To encapsulate the experience: a warlock is about to be executed in Boston in 1691, but while confronting a vengeful witch-hunter, the warlock summons evil powers and (apparently inadvertently) teleports both of them to 1988 Los Angeles. It seems the forces of darkness can be budget-conscious too.
So upon arrival, the warlock is thrown into a house that just happens to contain one of the three pieces of the Grand Grimoire, an evil book with earth-shattering powers. The warlock proceeds to kill the homeowner just for the sake of accessorizing, then acquires the pages and ventures off to complete the book. But the witch-hunter is hot on his trail, thanks to a vaguely Hellraiser-esque warlock-compass contraption.
Along for the ride is the witch-hunter's obligatory Guide to Modern Life, Kassandra, a too-spunky young woman who's always ready with a strained wisecrack and whose personal fashion concept is "The T. J. Maxx Molly Ringwald." Their only other ally is a Mennonite old guy, who I hoped would tag along for the rest of the movie just to add to the weird factor.

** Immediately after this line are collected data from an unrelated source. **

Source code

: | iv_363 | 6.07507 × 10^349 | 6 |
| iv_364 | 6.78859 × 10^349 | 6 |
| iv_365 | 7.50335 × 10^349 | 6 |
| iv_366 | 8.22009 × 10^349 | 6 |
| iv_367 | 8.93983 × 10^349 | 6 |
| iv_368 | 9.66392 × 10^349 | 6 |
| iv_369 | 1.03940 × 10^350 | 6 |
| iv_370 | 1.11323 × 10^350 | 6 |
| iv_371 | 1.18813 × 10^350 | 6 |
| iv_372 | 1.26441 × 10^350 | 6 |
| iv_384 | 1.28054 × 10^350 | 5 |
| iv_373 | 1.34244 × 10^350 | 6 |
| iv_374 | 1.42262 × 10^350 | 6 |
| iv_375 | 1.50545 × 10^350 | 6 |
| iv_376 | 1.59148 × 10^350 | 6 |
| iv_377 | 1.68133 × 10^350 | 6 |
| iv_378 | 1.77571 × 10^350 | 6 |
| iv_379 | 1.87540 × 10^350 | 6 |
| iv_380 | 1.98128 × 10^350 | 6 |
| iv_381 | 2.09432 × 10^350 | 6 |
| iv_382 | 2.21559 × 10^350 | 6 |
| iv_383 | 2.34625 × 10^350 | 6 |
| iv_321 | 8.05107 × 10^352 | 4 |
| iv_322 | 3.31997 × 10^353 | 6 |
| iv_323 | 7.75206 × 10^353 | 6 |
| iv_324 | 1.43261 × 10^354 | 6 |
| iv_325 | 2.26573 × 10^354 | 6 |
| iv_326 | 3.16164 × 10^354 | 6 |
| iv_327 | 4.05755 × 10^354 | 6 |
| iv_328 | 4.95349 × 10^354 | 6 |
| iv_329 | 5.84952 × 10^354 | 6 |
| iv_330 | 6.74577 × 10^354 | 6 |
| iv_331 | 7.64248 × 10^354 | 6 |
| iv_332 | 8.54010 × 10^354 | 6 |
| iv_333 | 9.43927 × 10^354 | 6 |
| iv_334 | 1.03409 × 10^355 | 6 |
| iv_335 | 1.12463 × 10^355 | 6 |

It would've been like one of those D&D parties with a barbarian, a wizard, a ninja, and a shapechanging kobold demigod.
Regardless, the weirdness continues right up through the finale, and Warlock is memorable mainly for its whatthefuckedness. It's not David Lynch or anything, but it is the sort of movie you can't imagine getting made by an actual studio these days. Luckily, the film winks at itself a few times. (But then, I don't see how it couldn't.)
For the most part, this is what you'd call a game cast. To the extent that the movie succeeds, it's only because the cast is taking the proceedings seriously—no small feat when your villain is literally kiting his opponent, or when the hero carries a broken weathervane through half the movie.
Though the heroine character is generally annoying, actress Lori Singer strikes the right balance of fear, confusion, and pluck. The real weak spot in the cast is Julian Sands as the titular warlock. He has the look, but never seems more than slightly menacing. Maybe, unlike the other actors, Sands felt himself to be above the material. That'd explain the way his delivery ranges from boredom to thinking he's in a Corman movie. All the same, he has a couple of good moments, like the scene with the kid.
One of the stronger points in Warlock was also one of the stronger points in Hudson Hawk: Richard E. Grant, playing the heroic Highlander-esque witch hunter, Giles Redferne. (Your kissing-scene riff: "Well, I guess she just found out where the Redferne grows. IN HIS PANTS.") Grant's character is your typical flinty hero-out-of-time, and the actor's estrogen brigade (which I assume exists) should see this movie; though he's never as gleefully wacked-out as he was in Hudson Hawk, his hair is better.
A promising climactic battle turns cheap and lame when the warlock and Redferne decide to "fight it out like men" rather than employ too many expensive effects, to say nothing of the mechanism by which Kassandra finally defeats the warlock. Without spoiling it, I'll just say it struck me as a sign of writerly desperation—one of those "But if that's all it took, why didn't they…" sort of things. I suppose I ought to mention that (to my surprise) the screenwriter was David Twohy of the Riddick franchise! It seems that introducing your badass killer character while he's chained and glowering is a Twohy Trope.
All told, I expected this to be lamer and less fun than it was. The gore is minimal enough, and fakey enough, that most audiences should find it a wacky diversion, great for a Halloween party (especially if that party also features booze). Watch this space for reviews of its two sequels—Warlock: The Armageddon, in which it is no doubt revealed that the lazy measures Kassandra takes at the end of this movie to conceal the Grand Grimoire were insufficient; and Warlock III: The End of Innocence, in which Sands is replaced by Bruce Payne (Dungeons and Dragons' Damodar, a.k.a. Blue-Lips), who I can imagine being scarier in the role.